Protecting the Great Lakes
As families across the region headed to the Great Lakes beaches for the 4th of July weekend, Chicago Congressman Dan Lipinski joined Environment Illinois and partner environmental groups at the Shedd Aquarium to urge Congress to pass the Clean Water Restoration Act. The Act would restore Clean Water Act protections to all United States waterways, from streams and wetlands to the nation’s most iconic waters like the Great Lakes.
“The Great Lakes can only be as healthy as the streams and wetlands that feed and clean them,” said Max Muller, Environment Illinois’s program director. “That’s why thousands of Illinoisans are asking Congress to protect the Great Lakes and pass the Clean Water Restoration Act.”
Environment Illinois campaigned across Illinois in support of the bill this summer, gathering over 15,000 postcards from Illinoisans supportive of the act.
Restoring a legacy of protection
In 1972, Congress passed the Clean Water Act with the goals of eliminating the discharge of pollutants into waterways and making all U.S. waters swimmable and fishable. However, two recent Supreme Court rulings, combined with new Bush administration policies, have put thousands of U.S. waterways at risk of unlimited pollution and development.
Under these court decisions and administration policies, waters protected by the Clean Water Act for over three decades are now in danger of losing that protection. The U.S. Environmental Protection Agency (EPA) estimates that over half of Illinois streams are headwater or seasonal streams, the types of streams most in danger; more than 60 percent of Illinois wetlands could also lose protection.
Currently, at least 823 polluting facilities are located on streams that have their pollution limited by Clean Water Act permits — permits which may no longer be required. EPA data indicate that over 1.6 million Illinoisans receive drinking water from supplies fed at least in part by these endangered streams.

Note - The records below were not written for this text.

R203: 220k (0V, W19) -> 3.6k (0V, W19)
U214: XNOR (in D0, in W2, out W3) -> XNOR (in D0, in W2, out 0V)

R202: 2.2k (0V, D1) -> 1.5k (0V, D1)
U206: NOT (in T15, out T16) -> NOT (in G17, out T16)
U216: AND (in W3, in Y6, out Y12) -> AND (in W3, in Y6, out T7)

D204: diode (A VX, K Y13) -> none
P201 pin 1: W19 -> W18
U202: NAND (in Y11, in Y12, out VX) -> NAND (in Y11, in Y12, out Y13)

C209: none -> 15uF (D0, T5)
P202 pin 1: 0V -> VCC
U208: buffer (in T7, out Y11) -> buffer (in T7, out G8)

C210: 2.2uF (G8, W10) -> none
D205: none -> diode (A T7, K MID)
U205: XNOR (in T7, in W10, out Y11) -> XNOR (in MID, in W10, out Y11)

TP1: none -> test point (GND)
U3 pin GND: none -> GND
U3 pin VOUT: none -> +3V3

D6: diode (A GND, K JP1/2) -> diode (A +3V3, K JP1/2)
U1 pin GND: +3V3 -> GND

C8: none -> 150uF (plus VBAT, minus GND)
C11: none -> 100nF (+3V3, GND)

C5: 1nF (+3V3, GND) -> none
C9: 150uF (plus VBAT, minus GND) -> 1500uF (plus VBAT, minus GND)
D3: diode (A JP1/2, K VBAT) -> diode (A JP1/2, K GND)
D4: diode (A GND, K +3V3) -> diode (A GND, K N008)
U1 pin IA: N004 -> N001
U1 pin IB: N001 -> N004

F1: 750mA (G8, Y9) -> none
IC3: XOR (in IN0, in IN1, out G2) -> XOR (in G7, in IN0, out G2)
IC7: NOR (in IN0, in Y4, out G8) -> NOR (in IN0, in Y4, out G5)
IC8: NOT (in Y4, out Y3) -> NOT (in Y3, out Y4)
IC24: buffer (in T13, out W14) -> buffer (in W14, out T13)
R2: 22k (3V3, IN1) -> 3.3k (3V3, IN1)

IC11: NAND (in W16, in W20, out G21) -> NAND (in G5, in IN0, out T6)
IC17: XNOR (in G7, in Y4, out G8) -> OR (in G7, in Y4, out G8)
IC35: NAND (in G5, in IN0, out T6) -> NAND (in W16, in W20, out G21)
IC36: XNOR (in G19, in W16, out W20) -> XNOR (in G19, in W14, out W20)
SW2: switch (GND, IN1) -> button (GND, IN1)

Growing support for cleaner waterways
A bipartisan group of 198 members of Congress, including Rep. Lipinski, Sen. Dick Durbin and all seven members of Illinois’s Lake Michigan delegation, have co-sponsored the Clean Water Restoration Act. The bill would clarify that Clean Water Act protections apply to all American surface waters, including streams and wetlands in the Great Lakes region.
“Pollution is not partisan and it knows no geographic boundaries,” said Rep. Lipinski, who sits on the House Transportation and Infrastructure Committee, which voted on the Clean Water Restoration Act in July. “That’s why we must all work together to restore the health and integrity of the nation’s waters. The Clean Water Restoration Act is an important step.”
The loss of Clean Water Act protections for streams and wetlands would harm downstream waterways. These smaller waterways supply water, filter out pollution, trap sediment, control floods and provide some of Illinois’s most diverse habitat for fish, birds and other wildlife.